#### SOURCE DATA
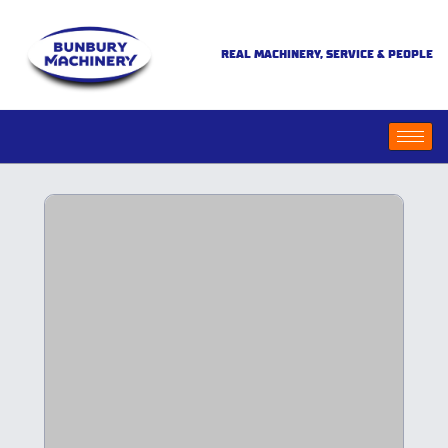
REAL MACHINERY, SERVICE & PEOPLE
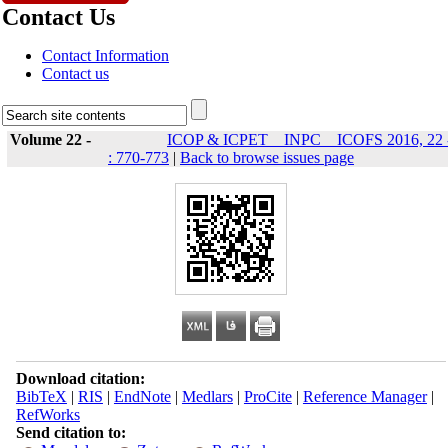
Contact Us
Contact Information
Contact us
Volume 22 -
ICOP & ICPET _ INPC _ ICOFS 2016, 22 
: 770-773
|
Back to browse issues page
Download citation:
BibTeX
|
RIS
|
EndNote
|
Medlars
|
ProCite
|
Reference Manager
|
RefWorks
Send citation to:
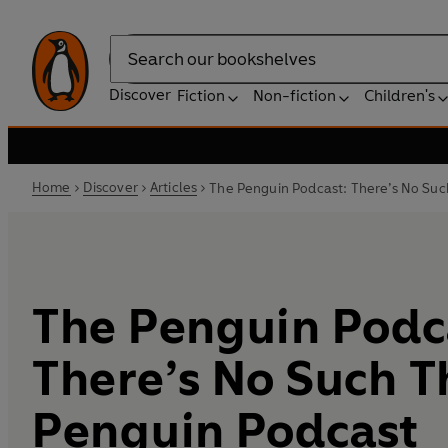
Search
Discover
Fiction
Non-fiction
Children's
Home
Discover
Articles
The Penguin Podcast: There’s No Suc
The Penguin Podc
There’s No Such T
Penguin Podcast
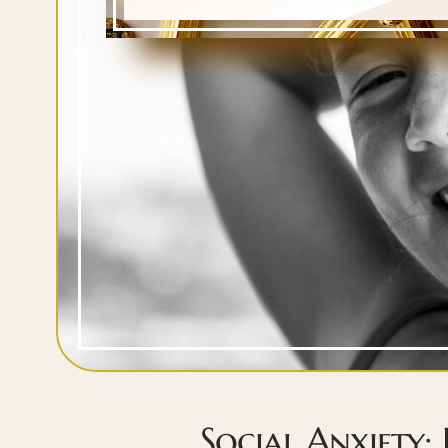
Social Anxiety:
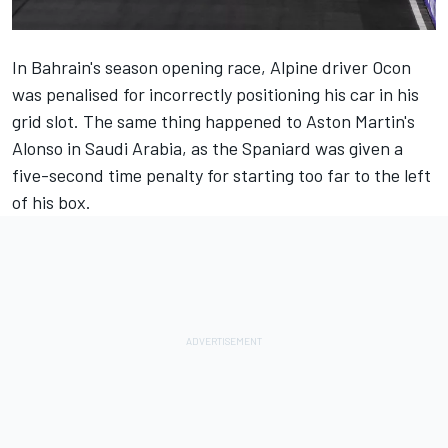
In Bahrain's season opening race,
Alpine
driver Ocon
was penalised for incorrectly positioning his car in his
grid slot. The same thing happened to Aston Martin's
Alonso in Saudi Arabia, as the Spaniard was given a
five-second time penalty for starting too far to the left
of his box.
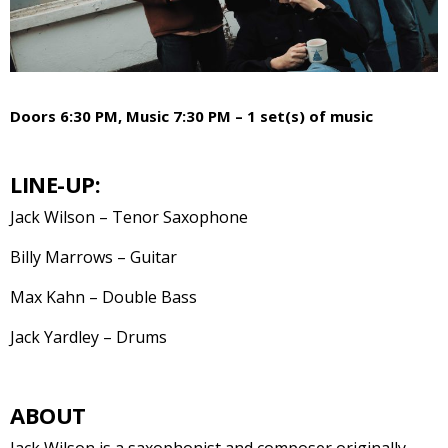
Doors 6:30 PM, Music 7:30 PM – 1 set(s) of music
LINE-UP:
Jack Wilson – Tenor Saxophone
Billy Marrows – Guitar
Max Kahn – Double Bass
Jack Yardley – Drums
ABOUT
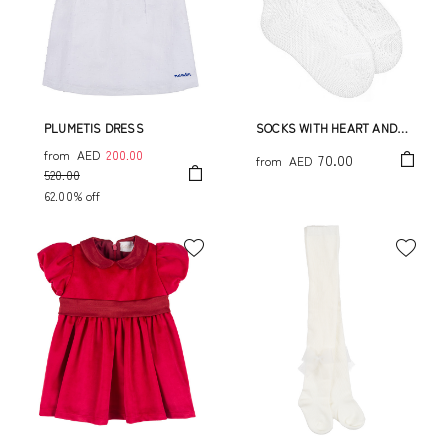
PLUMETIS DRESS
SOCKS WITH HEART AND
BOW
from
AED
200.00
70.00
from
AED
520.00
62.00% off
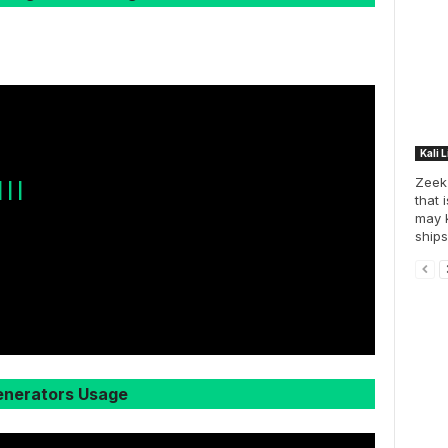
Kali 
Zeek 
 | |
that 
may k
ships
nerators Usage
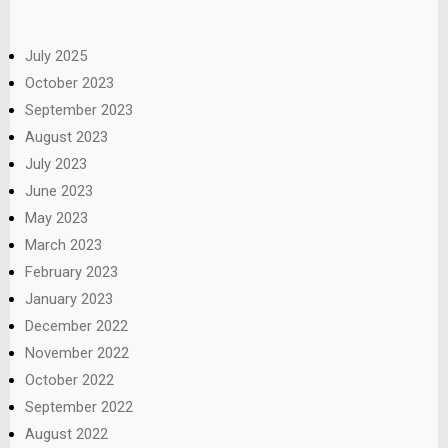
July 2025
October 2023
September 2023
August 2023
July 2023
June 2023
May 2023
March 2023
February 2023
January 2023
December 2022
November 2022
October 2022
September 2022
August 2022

#### ACTIVITY
Find out how many lines above hold "Podcast". Write only the number.

#### RESULT OF THIS EXERCISE
2